▶ _TO DO_:
Could you return all of the lines below word for word, leaving the pictures out of your answer?

▶ _SOURCE DATA_:

##############################

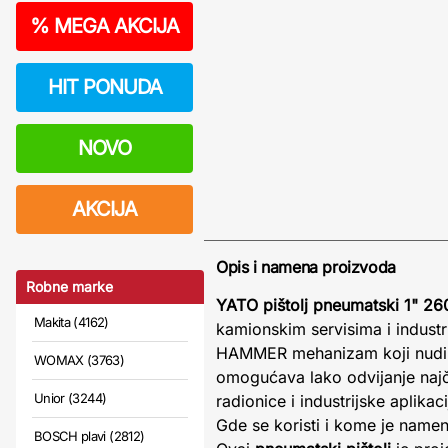
%
MEGA AKCIJA
HIT PONUDA
NOVO
AKCIJA
Opis i namena proizvoda
Robne marke
YATO pištolj pneumatski 1" 
Makita (4162)
kamionskim servisima i indust
HAMMER mehanizam koji nudi 
WOMAX (3763)
omogućava lako odvijanje najčv
Unior (3244)
radionice i industrijske aplikac
Gde se koristi i kome je namen
BOSCH plavi (2812)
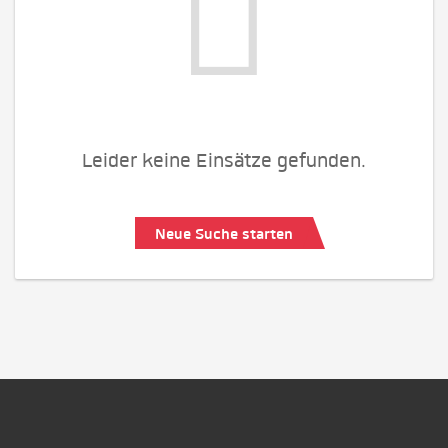
Leider keine Einsätze gefunden.
Neue Suche starten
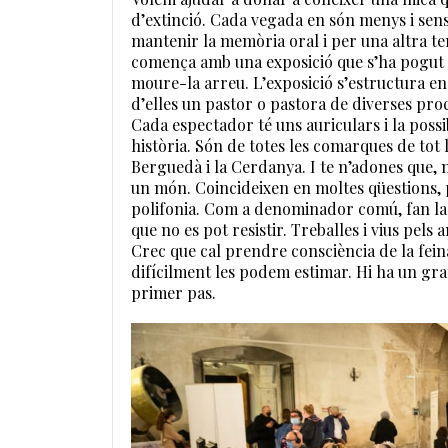
d’extinció. Cada vegada en són menys i sen
mantenir la memòria oral i per una altra te
comença amb una exposició que s’ha pogut 
moure-la arreu. L’exposició s’estructura en
d’elles un pastor o pastora de diverses proce
Cada espectador té uns auriculars i la possi
història. Són de totes les comarques de tot l’i
Berguedà i la Cerdanya. I te n’adones que, m
un món. Coincideixen en moltes qüestions, p
polifonia. Com a denominador comú, fan la f
que no es pot resistir. Treballes i vius pels a
Crec que cal prendre consciència de la feina
difícilment les podem estimar. Hi ha un gr
primer pas.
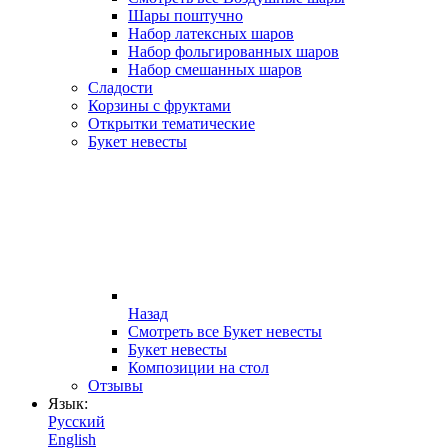
Шары поштучно
Набор латексных шаров
Набор фольгированных шаров
Набор смешанных шаров
Сладости
Корзины с фруктами
Открытки тематические
Букет невесты
Назад
Смотреть все Букет невесты
Букет невесты
Композиции на стол
Отзывы
Язык:
Русский
English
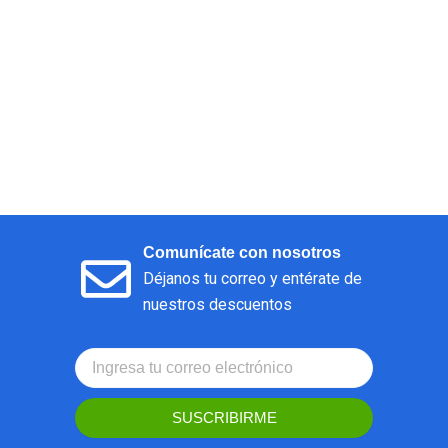
Comunícate con nosotros
Déjanos tu correo y entérate de
nuestros descuentos
SUSCRIBIRME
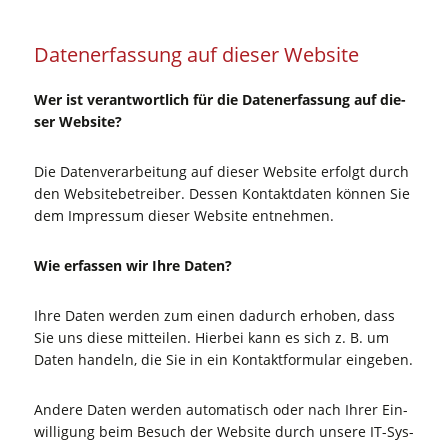
Daten­er­fas­sung auf die­ser Website
Wer ist ver­ant­wort­lich für die Daten­er­fas­sung auf die­
ser Website?
Die Daten­ver­ar­bei­tung auf die­ser Web­site erfolgt durch
den Web­site­be­trei­ber. Des­sen Kon­takt­da­ten kön­nen Sie
dem Impres­sum die­ser Web­site entnehmen.
Wie erfas­sen wir Ihre Daten?
Ihre Daten wer­den zum einen dadurch erho­ben, dass
Sie uns die­se mit­tei­len. Hier­bei kann es sich z. B. um
Daten han­deln, die Sie in ein Kon­takt­for­mu­lar eingeben.
Ande­re Daten wer­den auto­ma­tisch oder nach Ihrer Ein­
wil­li­gung beim Besuch der Web­site durch unse­re IT-Sys­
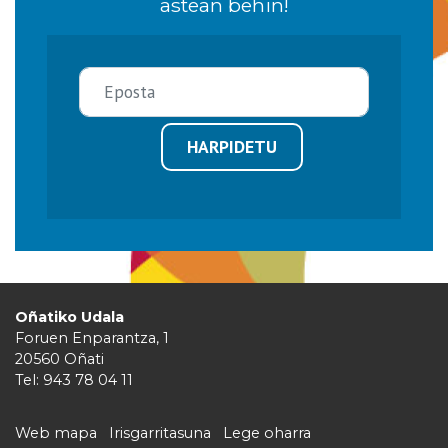
astean behin!
HARPIDETU
Oñatiko Udala
Foruen Enparantza, 1
20560 Oñati
Tel: 943 78 04 11
Web mapa
Irisgarritasuna
Lege oharra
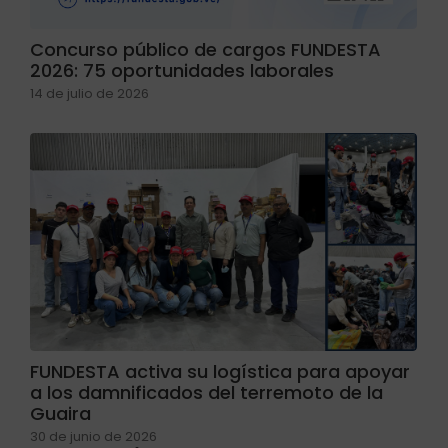
Concurso público de cargos FUNDESTA
2026: 75 oportunidades laborales
14 de julio de 2026
FUNDESTA activa su logística para apoyar
a los damnificados del terremoto de la
Guaira
30 de junio de 2026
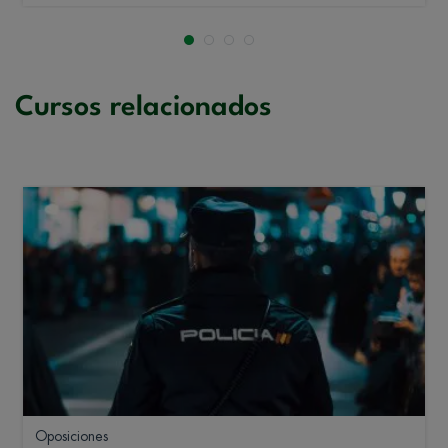
Cursos relacionados
Oposiciones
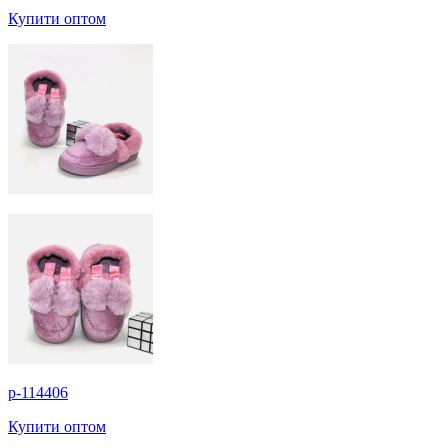
Купити оптом
p-114406
Купити оптом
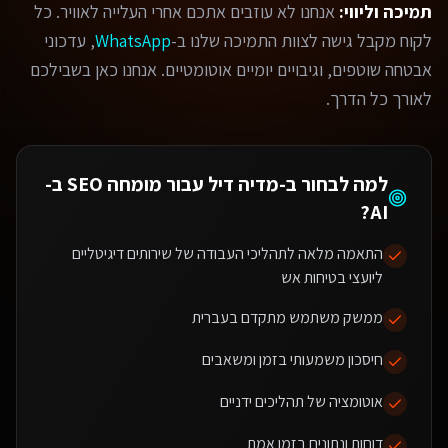
תמיכה וליווי:
אנחנו לא עוזבים אתכם אחרי העלייה לאוויר. כל
לקוח מקבל גישה לצוות התמיכה שלנו ב-
WhatsApp
, עדכוני
אבטחה שוטפים, וגיבויים יומיים אוטומטיים. אנחנו כאן בשבילכם
לאורך כל הדרך.
למה לבחור ב-מדיה דיל עבור
מומחה SEO ב-
?
AI
התאמה מלאה לתהליכי העבודה של שירותים דיגיטליים
ליועצי בטיחות אש
ממשק משתמש מתקדם בעברית
חיסכון משמעותי בזמן ומשאבים
אוטומציה של תהליכים ידניים
דוחות ונתונים בזמן אמת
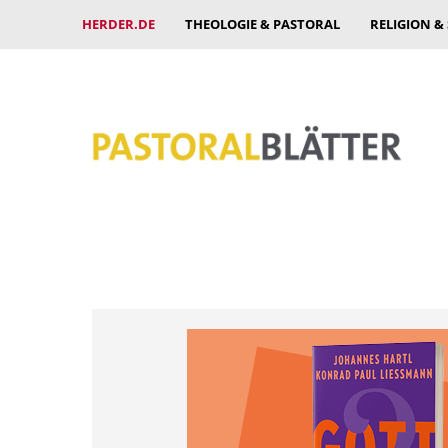
HERDER.DE
THEOLOGIE & PASTORAL
RELIGION &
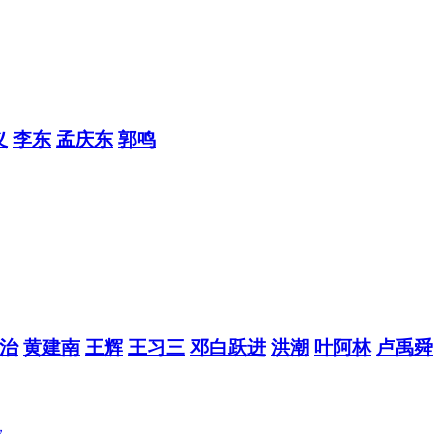
义
李东
孟庆东
郭鸣
治
黄建南
王辉
王习三
邓白跃进
洪潮
叶阿林
卢禹舜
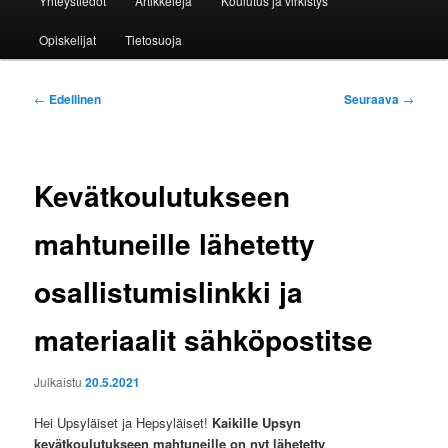
Yhteystiedot
Artikkeleja
Koulutus ja virkistys
Opiskelijat
Tietosuoja
Artikkelien
←
Edellinen
Seuraava
→
selaus
Kevätkoulutukseen
mahtuneille lähetetty
osallistumislinkki ja
materiaalit sähköpostitse
Julkaistu
20.5.2021
Hei Upsyläiset ja Hepsyläiset!
Kaikille Upsyn
kevätkoulutukseen mahtuneille on nyt lähetetty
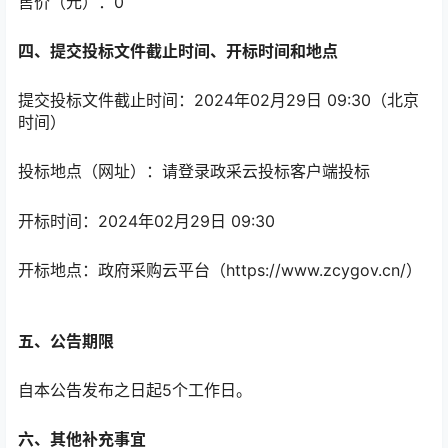
售价（元）：
0
四、提交投标文件截止时间、开标时间和地点
提交投标文件截止时间：
2024年02月29日 09:30
（北京
时间）
投标地点（网址）：
请登录政采云投标客户端投标
开标时间：
2024年02月29日 09:30
开标地点：
政府采购云平台（https://www.zcygov.cn/）
五、公告期限
自本公告发布之日起5个工作日。
六、其他补充事宜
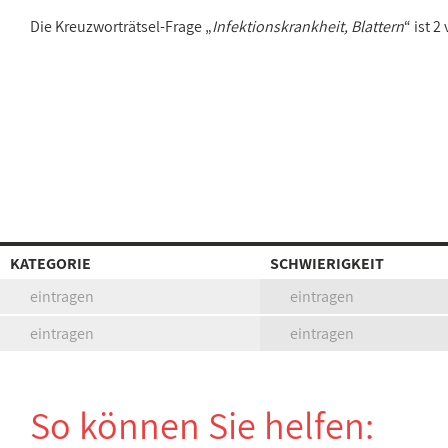
Die Kreuzworträtsel-Frage „
Infektionskrankheit, Blattern
“ ist 
KATEGORIE
SCHWIERIGKEIT
eintragen
eintragen
eintragen
eintragen
So können Sie helfen:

##############################

▶ _WRITTEN ANSWER_:
%
MEGA AKCIJA
HIT PONUDA
NOVO
AKCIJA
Opis i namena proizvoda
Robne marke
YATO pištolj pneumatski 1" 
Makita (4162)
kamionskim servisima i indust
HAMMER mehanizam koji nudi 
WOMAX (3763)
omogućava lako odvijanje najčv
Unior (3244)
radionice i industrijske aplikac
Gde se koristi i kome je namen
BOSCH plavi (2812)
Leider keine Einsätze gefunden.
Neue Suche starten
d’extinció. Cada vegada en són menys i sen
mantenir la memòria oral i per una altra te
comença amb una exposició que s’ha pogut 
moure-la arreu. L’exposició s’estructura en
d’elles un pastor o pastora de diverses proce
Cada espectador té uns auriculars i la possi
història. Són de totes les comarques de tot l’i
Berguedà i la Cerdanya. I te n’adones que, m
un món. Coincideixen en moltes qüestions, p
polifonia. Com a denominador comú, fan la f
que no es pot resistir. Treballes i vius pels a
Crec que cal prendre consciència de la feina
difícilment les podem estimar. Hi ha un gr
primer pas.
Шары поштучно
Набор латексных шаров
Набор фольгированных шаров
Набор смешанных шаров
Сладости
Корзины с фруктами
Открытки тематические
Букет невесты
Назад
Смотреть все Букет невесты
Букет невесты
Композиции на стол
Отзывы
Язык:
Русский
English
Comunícate con nosotros
Déjanos tu correo y entérate de
nuestros descuentos
SUSCRIBIRME
Daten­er­fas­sung auf die­ser Website
Wer ist ver­ant­wort­lich für die Daten­er­fas­sung auf die­
ser Website?
Die Daten­ver­ar­bei­tung auf die­ser Web­site erfolgt durch
den Web­site­be­trei­ber. Des­sen Kon­takt­da­ten kön­nen Sie
dem Impres­sum die­ser Web­site entnehmen.
Wie erfas­sen wir Ihre Daten?
Ihre Daten wer­den zum einen dadurch erho­ben, dass
Sie uns die­se mit­tei­len. Hier­bei kann es sich z. B. um
Daten han­deln, die Sie in ein Kon­takt­for­mu­lar eingeben.
Ande­re Daten wer­den auto­ma­tisch oder nach Ihrer Ein­
wil­li­gung beim Besuch der Web­site durch unse­re IT-Sys­
astean behin!
HARPIDETU
Oñatiko Udala
Foruen Enparantza, 1
20560 Oñati
Tel: 943 78 04 11
Web mapa
Irisgarritasuna
Lege oharra
Concurso público de cargos FUNDESTA
2026: 75 oportunidades laborales
14 de julio de 2026
FUNDESTA activa su logística para apoyar
a los damnificados del terremoto de la
Guaira
30 de junio de 2026
Cursos relacionados
Oposiciones
Купити оптом
p-114406
Купити оптом
תמיכה וליווי:
אנחנו לא עוזבים אתכם אחרי העלייה לאוויר. כל
לקוח מקבל גישה לצוות התמיכה שלנו ב-
WhatsApp
, עדכוני
אבטחה שוטפים, וגיבויים יומיים אוטומטיים. אנחנו כאן בשבילכם
לאורך כל הדרך.
למה לבחור ב-מדיה דיל עבור
מומחה SEO ב-
?
AI
התאמה מלאה לתהליכי העבודה של שירותים דיגיטליים
ליועצי בטיחות אש
ממשק משתמש מתקדם בעברית
חיסכון משמעותי בזמן ומשאבים
אוטומציה של תהליכים ידניים
דוחות ונתונים בזמן אמת
HERDER.DE
THEOLOGIE & PASTORAL
RELIGION &
义
李东
孟庆东
郭鸣
治
黄建南
王辉
王习三
邓白跃进
洪潮
叶阿林
卢禹舜
Yhteystiedot
Artikkeleja
Koulutus ja virkistys
Opiskelijat
Tietosuoja
Artikkelien
←
Edellinen
Seuraava
→
selaus
Kevätkoulutukseen
mahtuneille lähetetty
osallistumislinkki ja
materiaalit sähköpostitse
Julkaistu
20.5.2021
Hei Upsyläiset ja Hepsyläiset!
Kaikille Upsyn
kevätkoulutukseen mahtuneille on nyt lähetetty
售价（元）：
0
四、提交投标文件截止时间、开标时间和地点
提交投标文件截止时间：
2024年02月29日 09:30
（北京
时间）
投标地点（网址）：
请登录政采云投标客户端投标
开标时间：
2024年02月29日 09:30
开标地点：
政府采购云平台（https://www.zcygov.cn/）
五、公告期限
自本公告发布之日起5个工作日。
六、其他补充事宜
Die Kreuzworträtsel-Frage „
Infektionskrankheit, Blattern
“ ist 
KATEGORIE
SCHWIERIGKEIT
eintragen
eintragen
eintragen
eintragen
So können Sie helfen:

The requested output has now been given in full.